About this exercise: What follows are records. Restate all of them word for word.

Dataset excerpts:
***

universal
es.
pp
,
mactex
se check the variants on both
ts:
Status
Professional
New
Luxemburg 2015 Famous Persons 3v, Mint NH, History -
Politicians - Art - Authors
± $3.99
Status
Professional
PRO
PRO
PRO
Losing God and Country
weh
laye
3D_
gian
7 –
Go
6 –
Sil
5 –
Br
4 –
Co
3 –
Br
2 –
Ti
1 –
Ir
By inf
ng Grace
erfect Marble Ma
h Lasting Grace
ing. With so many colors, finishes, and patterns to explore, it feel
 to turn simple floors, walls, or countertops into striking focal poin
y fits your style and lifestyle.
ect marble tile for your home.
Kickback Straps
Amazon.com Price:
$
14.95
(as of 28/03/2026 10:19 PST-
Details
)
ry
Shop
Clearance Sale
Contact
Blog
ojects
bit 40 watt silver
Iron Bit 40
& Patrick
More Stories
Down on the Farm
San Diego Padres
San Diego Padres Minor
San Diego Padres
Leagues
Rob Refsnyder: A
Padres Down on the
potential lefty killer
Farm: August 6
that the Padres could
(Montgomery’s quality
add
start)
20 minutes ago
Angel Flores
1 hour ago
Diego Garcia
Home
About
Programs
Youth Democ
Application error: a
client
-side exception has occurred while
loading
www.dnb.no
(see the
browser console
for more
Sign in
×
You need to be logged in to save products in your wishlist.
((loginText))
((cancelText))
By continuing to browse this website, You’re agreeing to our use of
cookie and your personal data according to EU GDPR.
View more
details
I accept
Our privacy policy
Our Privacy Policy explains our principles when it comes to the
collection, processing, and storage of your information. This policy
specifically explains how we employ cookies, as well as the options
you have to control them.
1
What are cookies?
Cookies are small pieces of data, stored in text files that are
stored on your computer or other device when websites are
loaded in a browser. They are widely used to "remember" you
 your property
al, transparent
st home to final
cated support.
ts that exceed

***

Answer to this problem:
universal
es.
pp
,
mactex
se check the variants on both
ts:
Status
Professional
New
Luxemburg 2015 Famous Persons 3v, Mint NH, History -
Politicians - Art - Authors
± $3.99
Status
Professional
PRO
PRO
PRO
Losing God and Country
weh
laye
3D_
gian
7 –
Go
6 –
Sil
5 –
Br
4 –
Co
3 –
Br
2 –
Ti
1 –
Ir
By inf
ng Grace
erfect Marble Ma
h Lasting Grace
ing. With so many colors, finishes, and patterns to explore, it feel
 to turn simple floors, walls, or countertops into striking focal poin
y fits your style and lifestyle.
ect marble tile for your home.
Kickback Straps
Amazon.com Price:
$
14.95
(as of 28/03/2026 10:19 PST-
Details
)
ry
Shop
Clearance Sale
Contact
Blog
ojects
bit 40 watt silver
Iron Bit 40
& Patrick
More Stories
Down on the Farm
San Diego Padres
San Diego Padres Minor
San Diego Padres
Leagues
Rob Refsnyder: A
Padres Down on the
potential lefty killer
Farm: August 6
that the Padres could
(Montgomery’s quality
add
start)
20 minutes ago
Angel Flores
1 hour ago
Diego Garcia
Home
About
Programs
Youth Democ
Application error: a
client
-side exception has occurred while
loading
www.dnb.no
(see the
browser console
for more
Sign in
×
You need to be logged in to save products in your wishlist.
((loginText))
((cancelText))
By continuing to browse this website, You’re agreeing to our use of
cookie and your personal data according to EU GDPR.
View more
details
I accept
Our privacy policy
Our Privacy Policy explains our principles when it comes to the
collection, processing, and storage of your information. This policy
specifically explains how we employ cookies, as well as the options
you have to control them.
1
What are cookies?
Cookies are small pieces of data, stored in text files that are
stored on your computer or other device when websites are
loaded in a browser. They are widely used to "remember" you
 your property
al, transparent
st home to final
cated support.
ts that exceed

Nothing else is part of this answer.